A differential backup system backs up the changes made to a system between the initial backup and the current backup. Unlike an incremental backup system, wherein only the newest changes from the previous increment are recorded, the differential system backs up everything that has changed from the initial backup on each subsequent backup. One way to visualize this is to think of incremental backup data sets, where A is the initial backup, as A + B + C + D, whereas differential backups are A + B + BC + BCD.
Incremental backups make it feasible to store a higher number of backups in a limited amount of space by building on an initial complete backup. The data set is first completely backed up to the backup medium and then, at the scheduled backup times, the incremental changes to the data set are recorded. If using this backup model, the backup size will be the size of the entire data set plus whatever data has changed during the increment of time between the initial backup and the subsequent backups.

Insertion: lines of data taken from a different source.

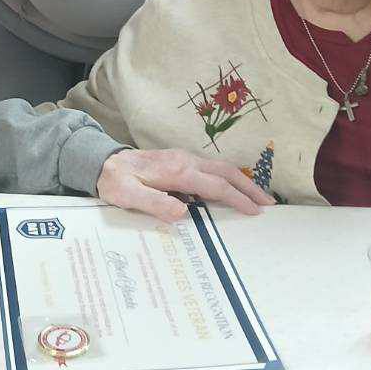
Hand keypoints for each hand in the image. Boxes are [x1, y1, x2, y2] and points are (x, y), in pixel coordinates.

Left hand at [95, 148, 275, 222]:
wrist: (102, 161)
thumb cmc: (114, 181)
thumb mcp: (128, 195)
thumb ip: (154, 202)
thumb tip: (183, 211)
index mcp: (177, 171)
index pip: (215, 184)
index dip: (237, 197)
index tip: (255, 211)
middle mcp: (184, 160)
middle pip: (225, 171)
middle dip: (249, 186)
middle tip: (268, 203)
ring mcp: (182, 158)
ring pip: (219, 167)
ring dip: (240, 180)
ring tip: (257, 197)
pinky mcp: (179, 160)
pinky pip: (210, 168)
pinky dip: (227, 177)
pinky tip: (231, 189)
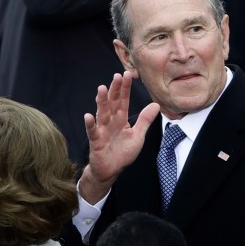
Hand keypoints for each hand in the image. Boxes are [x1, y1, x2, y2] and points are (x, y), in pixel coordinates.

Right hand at [79, 71, 159, 203]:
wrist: (111, 171)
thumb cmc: (122, 153)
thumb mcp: (138, 136)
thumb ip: (145, 120)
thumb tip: (156, 105)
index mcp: (121, 119)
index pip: (123, 100)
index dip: (125, 88)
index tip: (127, 74)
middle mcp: (110, 122)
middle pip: (112, 103)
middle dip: (114, 90)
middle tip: (117, 76)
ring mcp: (102, 130)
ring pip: (101, 113)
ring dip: (101, 102)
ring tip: (101, 89)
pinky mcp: (96, 142)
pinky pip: (92, 132)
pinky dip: (90, 124)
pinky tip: (88, 115)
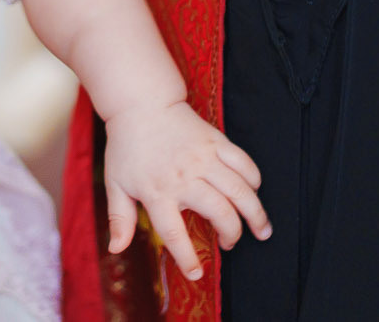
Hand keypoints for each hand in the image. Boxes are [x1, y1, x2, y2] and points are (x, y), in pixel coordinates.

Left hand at [101, 100, 269, 281]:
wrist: (141, 104)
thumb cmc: (127, 147)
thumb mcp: (116, 183)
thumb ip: (119, 219)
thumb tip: (116, 249)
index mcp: (157, 190)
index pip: (174, 232)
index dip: (186, 257)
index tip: (196, 274)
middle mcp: (184, 176)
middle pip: (220, 212)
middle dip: (232, 234)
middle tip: (230, 244)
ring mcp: (203, 157)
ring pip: (240, 190)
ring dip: (255, 213)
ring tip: (262, 230)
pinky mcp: (217, 141)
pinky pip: (245, 164)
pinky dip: (254, 180)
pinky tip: (253, 193)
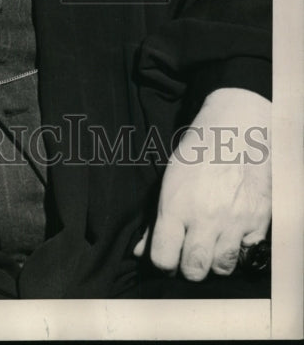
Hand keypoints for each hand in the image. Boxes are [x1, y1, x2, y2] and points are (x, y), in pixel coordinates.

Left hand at [134, 87, 270, 279]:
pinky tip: (231, 235)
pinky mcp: (259, 222)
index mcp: (177, 205)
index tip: (166, 257)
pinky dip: (238, 251)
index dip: (162, 263)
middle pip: (194, 271)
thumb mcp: (169, 178)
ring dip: (214, 262)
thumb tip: (139, 251)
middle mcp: (206, 217)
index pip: (164, 258)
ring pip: (222, 268)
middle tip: (188, 255)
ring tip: (210, 244)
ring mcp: (235, 221)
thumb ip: (155, 219)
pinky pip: (247, 255)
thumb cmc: (198, 150)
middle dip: (188, 268)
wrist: (238, 128)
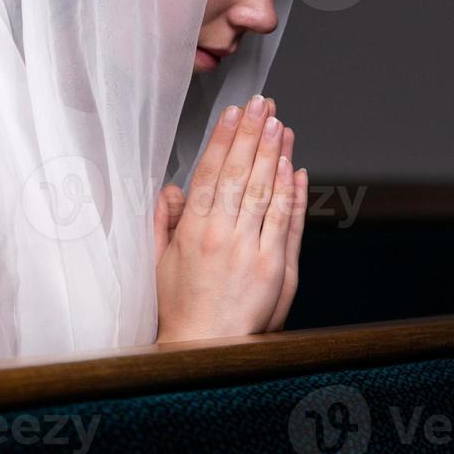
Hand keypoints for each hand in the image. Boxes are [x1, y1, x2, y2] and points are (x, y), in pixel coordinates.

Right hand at [153, 94, 307, 341]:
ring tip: (280, 125)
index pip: (211, 172)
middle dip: (253, 134)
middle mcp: (222, 235)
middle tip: (263, 104)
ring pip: (267, 191)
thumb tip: (170, 189)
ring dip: (275, 154)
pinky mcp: (276, 268)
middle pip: (242, 173)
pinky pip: (286, 222)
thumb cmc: (181, 309)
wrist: (206, 349)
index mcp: (192, 231)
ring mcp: (251, 250)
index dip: (224, 138)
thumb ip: (164, 222)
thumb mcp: (159, 262)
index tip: (233, 112)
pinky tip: (294, 167)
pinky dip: (292, 193)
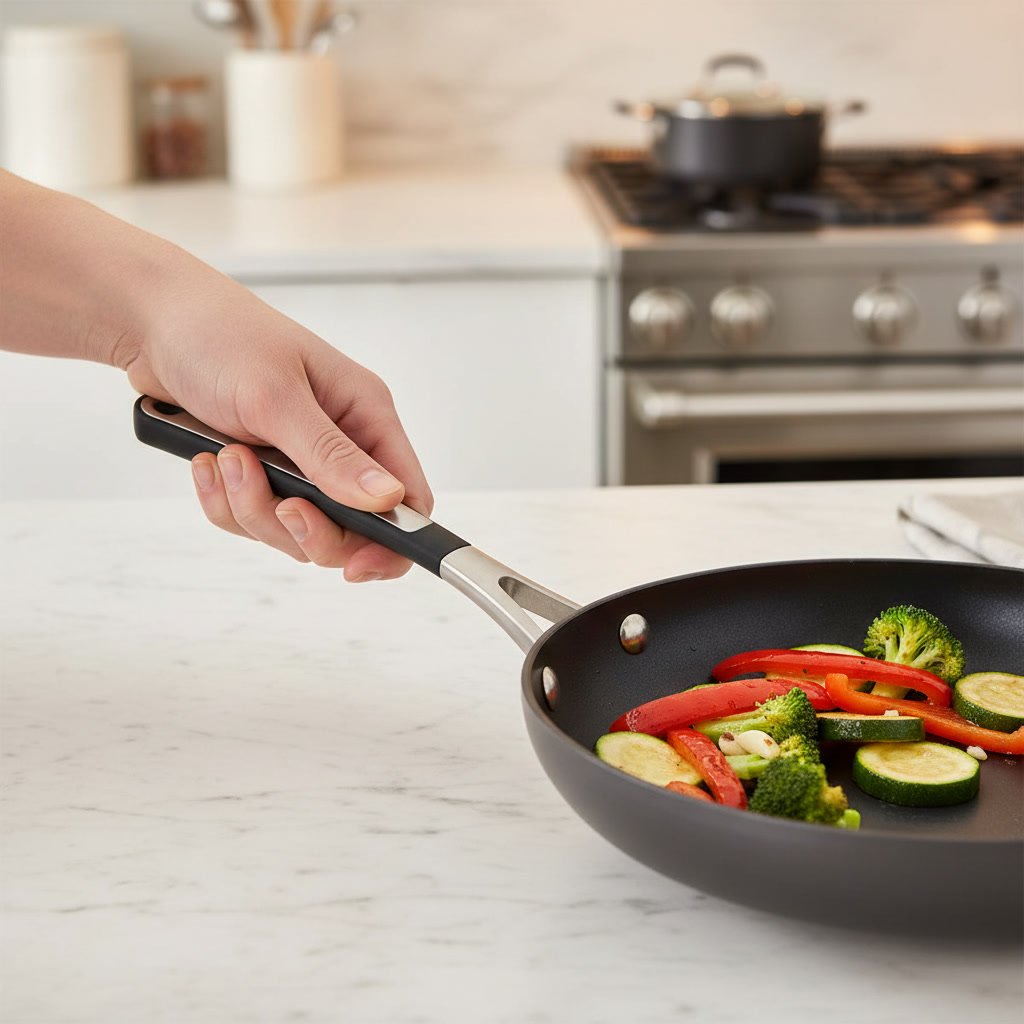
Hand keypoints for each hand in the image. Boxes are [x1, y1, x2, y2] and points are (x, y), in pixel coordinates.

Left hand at [121, 255, 431, 581]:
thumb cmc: (218, 334)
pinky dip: (225, 502)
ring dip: (254, 508)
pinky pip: (252, 518)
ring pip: (294, 529)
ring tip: (226, 459)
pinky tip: (205, 463)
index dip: (392, 541)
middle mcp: (340, 442)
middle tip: (279, 507)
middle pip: (351, 528)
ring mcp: (298, 460)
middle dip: (306, 528)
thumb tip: (388, 501)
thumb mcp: (277, 397)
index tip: (355, 567)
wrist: (149, 320)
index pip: (407, 496)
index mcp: (365, 414)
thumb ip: (331, 456)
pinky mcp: (259, 471)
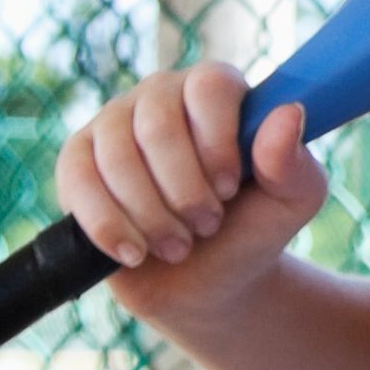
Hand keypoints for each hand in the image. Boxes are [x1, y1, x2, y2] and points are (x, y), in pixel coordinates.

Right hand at [56, 66, 328, 321]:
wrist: (209, 282)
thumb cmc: (253, 228)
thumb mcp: (291, 201)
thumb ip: (292, 162)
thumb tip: (288, 114)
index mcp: (216, 89)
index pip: (209, 87)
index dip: (217, 141)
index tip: (230, 189)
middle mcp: (160, 95)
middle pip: (157, 124)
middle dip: (184, 190)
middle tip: (207, 226)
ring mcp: (113, 125)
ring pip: (116, 156)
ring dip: (151, 215)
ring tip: (177, 246)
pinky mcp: (77, 162)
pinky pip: (77, 180)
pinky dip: (107, 224)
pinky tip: (134, 253)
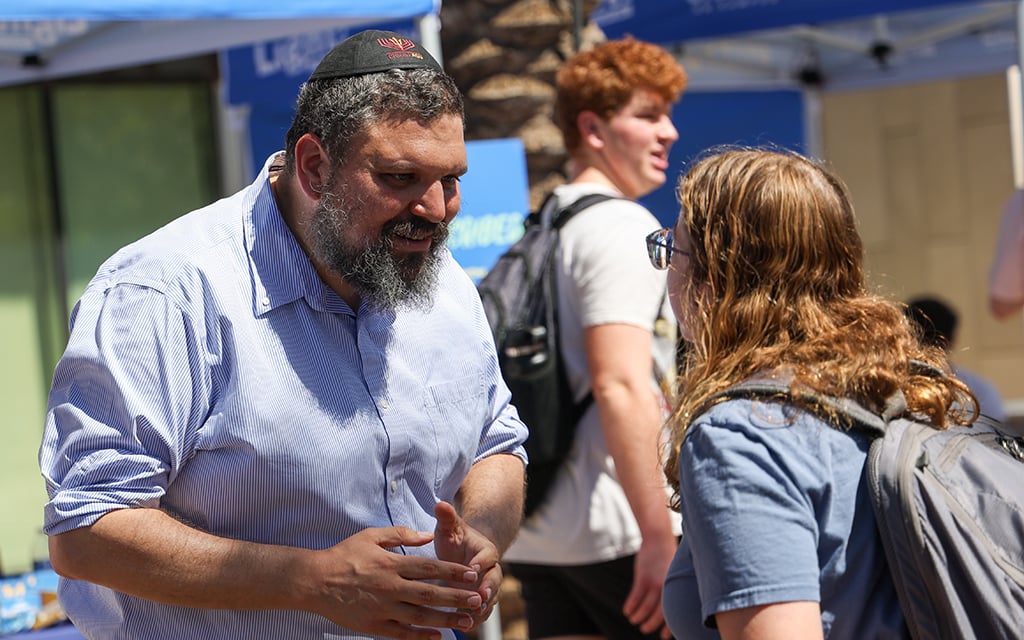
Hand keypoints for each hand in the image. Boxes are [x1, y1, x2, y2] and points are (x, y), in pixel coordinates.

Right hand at [304, 525, 482, 638]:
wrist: (314, 581)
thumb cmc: (344, 555)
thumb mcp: (371, 536)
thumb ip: (400, 534)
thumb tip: (427, 535)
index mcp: (391, 563)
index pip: (429, 568)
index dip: (452, 572)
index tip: (471, 575)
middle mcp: (390, 586)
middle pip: (430, 593)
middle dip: (456, 597)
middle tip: (477, 600)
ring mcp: (382, 608)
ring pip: (420, 615)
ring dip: (445, 619)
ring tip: (466, 621)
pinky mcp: (373, 625)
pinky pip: (402, 633)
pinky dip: (421, 636)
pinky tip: (438, 637)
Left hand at [433, 501, 501, 630]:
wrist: (463, 555)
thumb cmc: (455, 540)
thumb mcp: (450, 528)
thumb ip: (447, 517)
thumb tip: (440, 503)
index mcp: (486, 550)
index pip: (488, 556)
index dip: (481, 562)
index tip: (472, 568)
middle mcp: (492, 570)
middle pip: (495, 581)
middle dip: (488, 589)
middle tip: (480, 597)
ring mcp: (487, 587)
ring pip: (490, 599)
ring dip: (483, 608)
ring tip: (473, 616)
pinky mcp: (481, 601)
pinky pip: (482, 612)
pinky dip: (475, 619)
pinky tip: (464, 626)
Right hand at [623, 536, 676, 639]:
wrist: (659, 538)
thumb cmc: (667, 556)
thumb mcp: (674, 573)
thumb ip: (672, 588)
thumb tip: (671, 604)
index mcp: (675, 589)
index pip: (673, 613)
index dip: (668, 627)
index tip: (664, 636)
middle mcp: (667, 588)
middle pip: (659, 614)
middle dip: (650, 625)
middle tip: (644, 629)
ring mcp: (654, 583)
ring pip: (645, 608)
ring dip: (638, 617)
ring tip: (633, 620)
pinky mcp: (643, 578)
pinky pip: (635, 597)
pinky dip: (630, 606)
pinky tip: (627, 611)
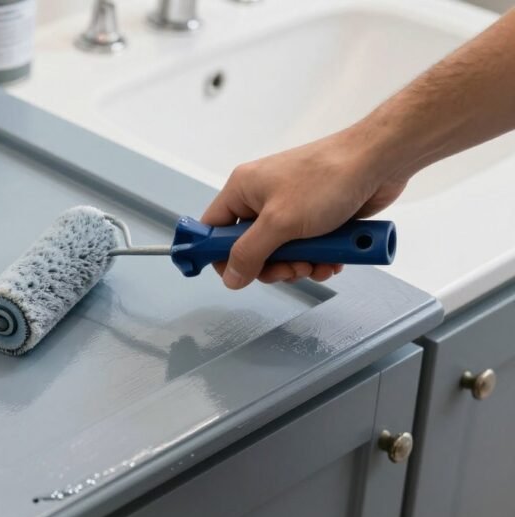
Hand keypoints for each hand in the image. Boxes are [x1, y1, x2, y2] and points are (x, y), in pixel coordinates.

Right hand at [201, 128, 407, 288]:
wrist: (379, 162)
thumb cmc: (328, 178)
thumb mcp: (280, 223)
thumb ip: (249, 253)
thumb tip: (230, 277)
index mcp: (243, 190)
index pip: (214, 230)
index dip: (219, 255)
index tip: (236, 275)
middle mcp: (263, 198)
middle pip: (250, 249)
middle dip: (272, 266)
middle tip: (291, 268)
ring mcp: (290, 208)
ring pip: (280, 253)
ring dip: (300, 266)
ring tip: (317, 263)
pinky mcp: (315, 217)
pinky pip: (306, 249)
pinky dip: (318, 259)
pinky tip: (333, 259)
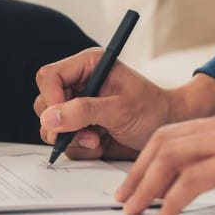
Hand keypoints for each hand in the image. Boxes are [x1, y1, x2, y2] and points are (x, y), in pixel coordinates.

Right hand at [35, 49, 214, 160]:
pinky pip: (64, 141)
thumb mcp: (120, 109)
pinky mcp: (80, 126)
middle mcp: (79, 84)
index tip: (61, 120)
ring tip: (99, 140)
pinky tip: (102, 143)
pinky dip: (81, 148)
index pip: (49, 77)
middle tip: (90, 135)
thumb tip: (49, 118)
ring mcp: (78, 106)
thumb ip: (84, 112)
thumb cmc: (153, 110)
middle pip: (45, 103)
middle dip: (63, 125)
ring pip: (51, 126)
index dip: (51, 99)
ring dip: (73, 139)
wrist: (169, 129)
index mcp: (88, 66)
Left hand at [115, 74, 214, 214]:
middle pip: (166, 140)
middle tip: (126, 191)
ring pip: (168, 155)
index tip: (150, 173)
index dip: (163, 153)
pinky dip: (171, 200)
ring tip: (132, 206)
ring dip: (145, 182)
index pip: (188, 132)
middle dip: (140, 167)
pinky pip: (191, 181)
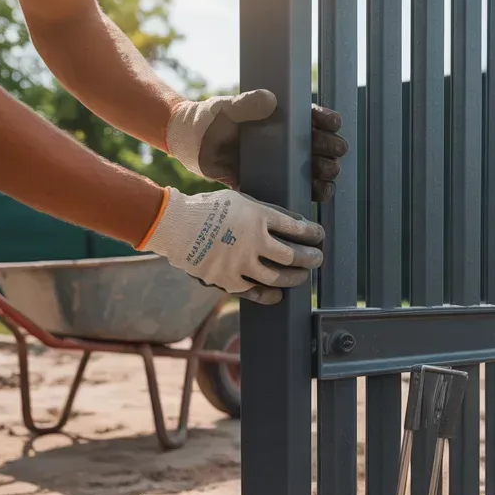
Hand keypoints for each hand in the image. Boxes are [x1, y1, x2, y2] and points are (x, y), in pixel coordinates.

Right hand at [141, 187, 323, 303]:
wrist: (174, 225)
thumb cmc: (209, 208)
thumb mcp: (241, 200)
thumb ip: (266, 212)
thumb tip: (296, 223)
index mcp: (259, 217)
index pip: (297, 228)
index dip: (313, 234)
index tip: (320, 236)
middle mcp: (254, 241)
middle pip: (294, 255)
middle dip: (312, 258)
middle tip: (318, 258)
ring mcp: (241, 263)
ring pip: (279, 276)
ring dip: (296, 278)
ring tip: (303, 276)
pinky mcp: (228, 280)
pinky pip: (256, 292)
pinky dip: (270, 295)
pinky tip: (279, 294)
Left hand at [166, 91, 347, 202]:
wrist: (189, 145)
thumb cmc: (210, 119)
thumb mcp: (227, 108)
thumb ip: (246, 103)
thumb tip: (271, 99)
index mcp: (283, 120)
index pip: (313, 118)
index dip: (327, 121)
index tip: (330, 123)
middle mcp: (287, 143)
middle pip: (321, 146)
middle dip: (331, 149)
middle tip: (332, 152)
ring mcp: (281, 165)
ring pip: (314, 171)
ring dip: (326, 174)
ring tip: (326, 177)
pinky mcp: (271, 183)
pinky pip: (296, 190)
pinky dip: (310, 194)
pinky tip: (317, 194)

A full backup, or system image, is a backup of a computer system that includes not only user data stored on the machine (such as documents and photographs), but the entire operating system and installed applications. A full backup allows for a complete restoration of the system in the event of catastrophic failure.
Offline backup is a backup that is not accessible to the computer that initiated the backup process after the process is completed. If, for example, you backed up your data to an external hard drive but then removed the external hard drive and stored it, then the backup would be considered offline, as a catastrophe that could destroy the original data set (such as a power surge or malicious software) would not be able to touch the offline backup.
An online backup is a backup that is still accessible to the computer which initiated the backup process. For example, if you back up all your data from your personal computer to an external hard drive that remains attached to your personal computer at all times, it is, in the sense that it exists on two physical mediums, backed up.
A backup is a duplicate copy of a data set or entire hard drive that is stored on a separate storage medium from the source file (or disk). If the original data (say, family photos) is stored on the primary drive of a computer and those photos are copied onto a secondary drive, the data set on the secondary drive is the backup.
Inkjet printing is a process by which text and graphics are applied to a medium, typically paper, via a controlled and cold application of ink through micro-nozzles. Inkjet technology is used in a wide range of applications, including basic consumer home printing of small documents and the production of large banners; while the scale of the printer changes, the fundamental operation remains the same.
Electrostatic digital printing is the process by which laser printers apply images to paper. Inside the laser printer, a laser beam passes over an electrostatically charged drum; this laser beam changes the static charge on the drum to represent a portion of the image (be it text or graphics) sent to the printer. The drum then collects toner from the toner cartridge and the toner clings to the charged portion of the paper. The final step fuses the toner to the paper (if you’ve ever cleared a jam out of a laser printer and the toner dust wiped right off the page, the paper jammed before the fusing process).
A dye-sublimation printer is a printer that uses heat to transfer ink onto the print medium as opposed to inkjet printing which sprays micro droplets of ink onto the surface of the medium. The name is derived from the process itself, during the heating and application process the dye sublimates from a solid material to a gas without transitioning through a solid state.